§ **EXERCISE GOAL**: Output the entries below, from the line containing "catalogue / barcode: US 2803793" down through the last one, as a two-column CSV with the headers field and value. Give one row per line, and put each field in quotation marks with any line breaks replaced by spaces.
== RAW DATA
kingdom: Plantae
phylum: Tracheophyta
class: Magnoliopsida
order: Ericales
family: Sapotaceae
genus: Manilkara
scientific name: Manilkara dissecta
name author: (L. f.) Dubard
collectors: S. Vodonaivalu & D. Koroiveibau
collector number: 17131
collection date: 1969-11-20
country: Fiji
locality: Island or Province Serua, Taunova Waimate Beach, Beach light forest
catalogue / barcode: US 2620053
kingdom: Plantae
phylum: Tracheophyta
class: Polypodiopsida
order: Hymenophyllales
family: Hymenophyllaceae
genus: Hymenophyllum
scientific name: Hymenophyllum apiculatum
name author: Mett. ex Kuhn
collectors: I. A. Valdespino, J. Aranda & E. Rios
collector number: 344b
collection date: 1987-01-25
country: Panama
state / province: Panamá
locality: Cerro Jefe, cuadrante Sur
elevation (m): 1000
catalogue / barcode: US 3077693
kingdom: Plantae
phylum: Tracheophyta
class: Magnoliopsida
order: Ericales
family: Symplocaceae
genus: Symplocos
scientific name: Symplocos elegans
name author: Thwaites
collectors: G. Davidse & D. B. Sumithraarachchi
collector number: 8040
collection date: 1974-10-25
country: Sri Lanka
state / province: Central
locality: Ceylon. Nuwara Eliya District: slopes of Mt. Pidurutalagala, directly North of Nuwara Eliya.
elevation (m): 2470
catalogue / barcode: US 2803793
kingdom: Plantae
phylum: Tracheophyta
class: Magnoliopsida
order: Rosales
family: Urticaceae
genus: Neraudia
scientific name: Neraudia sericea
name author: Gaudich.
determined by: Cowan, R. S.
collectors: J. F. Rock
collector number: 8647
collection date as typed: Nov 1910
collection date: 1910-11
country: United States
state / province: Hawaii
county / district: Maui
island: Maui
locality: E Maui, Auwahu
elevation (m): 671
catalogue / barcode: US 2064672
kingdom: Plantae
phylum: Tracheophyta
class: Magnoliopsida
====
§ **RIGHT ANSWER**:
field,value
"catalogue / barcode:","US 2803793"
"kingdom:","Plantae"
"phylum:","Tracheophyta"
"class:","Magnoliopsida"
"order:","Rosales"
"family:","Urticaceae"
"genus:","Neraudia"
"scientific name:","Neraudia sericea"
"name author:","Gaudich."
"determined by:","Cowan, R. S."
"collectors:","J. F. Rock"
"collector number:","8647"
"collection date as typed:","Nov 1910"
"collection date:","1910-11"
"country:","United States"
"state / province:","Hawaii"
"county / district:","Maui"
"island:","Maui"
"locality:","E Maui, Auwahu"
"elevation (m):","671"
"catalogue / barcode:","US 2064672"
"kingdom:","Plantae"
"phylum:","Tracheophyta"
"class:","Magnoliopsida"